An emerging high performance photovoltaic device with mechanical stability constants of hybrid (HC(NH2)2PbI3) perovskite

Abstract

Here in, we present the extensive analysis of the parameters associated with structural, electronic, optical and mechanical properties of HC(NH2)2PbI3 or FAPbI3 (FA = Formamidinium) by using full potential linearized augmented plane wave method (FP-LAPW) within framework on the density functional theory. The band structure shows that FAPbI3 has a direct band gap (1.44 eV) at the symmetry point R (0.5, 0.5, 0.5) and are in best agreement with experimental data. The strong hybridization of s orbitals of Pb and p orbitals of I in valance band plays an important role in the structural stability.
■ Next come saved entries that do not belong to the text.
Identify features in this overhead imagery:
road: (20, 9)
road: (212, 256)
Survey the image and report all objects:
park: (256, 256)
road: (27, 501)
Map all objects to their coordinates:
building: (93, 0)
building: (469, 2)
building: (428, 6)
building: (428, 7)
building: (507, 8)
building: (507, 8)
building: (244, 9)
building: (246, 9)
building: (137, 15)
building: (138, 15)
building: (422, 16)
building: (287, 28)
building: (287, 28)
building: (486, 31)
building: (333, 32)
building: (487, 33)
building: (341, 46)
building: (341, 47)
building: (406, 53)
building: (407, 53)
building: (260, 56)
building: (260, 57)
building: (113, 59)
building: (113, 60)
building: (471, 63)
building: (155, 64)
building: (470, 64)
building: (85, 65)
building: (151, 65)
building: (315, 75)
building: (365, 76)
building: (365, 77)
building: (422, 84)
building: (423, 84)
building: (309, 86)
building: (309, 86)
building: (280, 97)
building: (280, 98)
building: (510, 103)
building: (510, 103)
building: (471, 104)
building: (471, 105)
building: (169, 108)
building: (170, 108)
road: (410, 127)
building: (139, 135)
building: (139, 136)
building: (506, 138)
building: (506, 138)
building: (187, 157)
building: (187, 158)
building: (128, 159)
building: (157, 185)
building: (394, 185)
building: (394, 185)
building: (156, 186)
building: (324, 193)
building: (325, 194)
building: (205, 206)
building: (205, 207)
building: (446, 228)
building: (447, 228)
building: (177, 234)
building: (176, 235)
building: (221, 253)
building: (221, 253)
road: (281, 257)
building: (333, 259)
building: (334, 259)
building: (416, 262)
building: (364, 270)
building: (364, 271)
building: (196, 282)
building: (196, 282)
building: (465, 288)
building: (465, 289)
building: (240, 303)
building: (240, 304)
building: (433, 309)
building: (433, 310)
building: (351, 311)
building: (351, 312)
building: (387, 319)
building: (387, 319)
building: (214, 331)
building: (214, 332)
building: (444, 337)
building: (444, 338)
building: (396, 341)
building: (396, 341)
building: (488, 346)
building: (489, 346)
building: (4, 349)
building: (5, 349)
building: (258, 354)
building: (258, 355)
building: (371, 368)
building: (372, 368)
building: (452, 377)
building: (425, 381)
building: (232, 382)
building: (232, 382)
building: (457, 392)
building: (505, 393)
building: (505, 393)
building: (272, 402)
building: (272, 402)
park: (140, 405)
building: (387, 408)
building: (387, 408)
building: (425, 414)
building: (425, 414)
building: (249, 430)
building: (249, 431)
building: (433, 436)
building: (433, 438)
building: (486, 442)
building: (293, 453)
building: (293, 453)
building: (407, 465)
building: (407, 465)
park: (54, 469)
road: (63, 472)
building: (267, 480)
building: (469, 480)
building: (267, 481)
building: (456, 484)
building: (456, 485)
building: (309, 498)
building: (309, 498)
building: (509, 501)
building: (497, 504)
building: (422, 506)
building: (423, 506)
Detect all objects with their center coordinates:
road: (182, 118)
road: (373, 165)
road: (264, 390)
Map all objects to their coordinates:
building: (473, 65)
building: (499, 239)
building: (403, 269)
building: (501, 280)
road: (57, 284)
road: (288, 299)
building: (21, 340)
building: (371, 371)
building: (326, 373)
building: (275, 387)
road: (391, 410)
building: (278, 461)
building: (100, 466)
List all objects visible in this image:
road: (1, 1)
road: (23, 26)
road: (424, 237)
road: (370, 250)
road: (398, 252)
From the mechanical constants, we have observed that this is ductile in nature and perfect use for photovoltaic applications. Further, FAPbI3 photovoltaic device has been prepared and device parameters have discussed for ZnO, ZnS, ZnSe, ZnTe and CdS buffer layers. The calculated results for FAPbI3 thin layer solar cell show maximum efficiency (20.48% and 20.77%) with ZnS and CdS buffer layers respectively. The proposed results further validate the prospects of methylammonium (MA) free perovskites and it would be persistent and consistent with the flexible substratum. These are the main features of commercialization perovskite solar cells. Thus, promoting the evolution of cubic FAPbI3, for achieving high performance-based optoelectronic devices and will pave a new path in solar cell industry.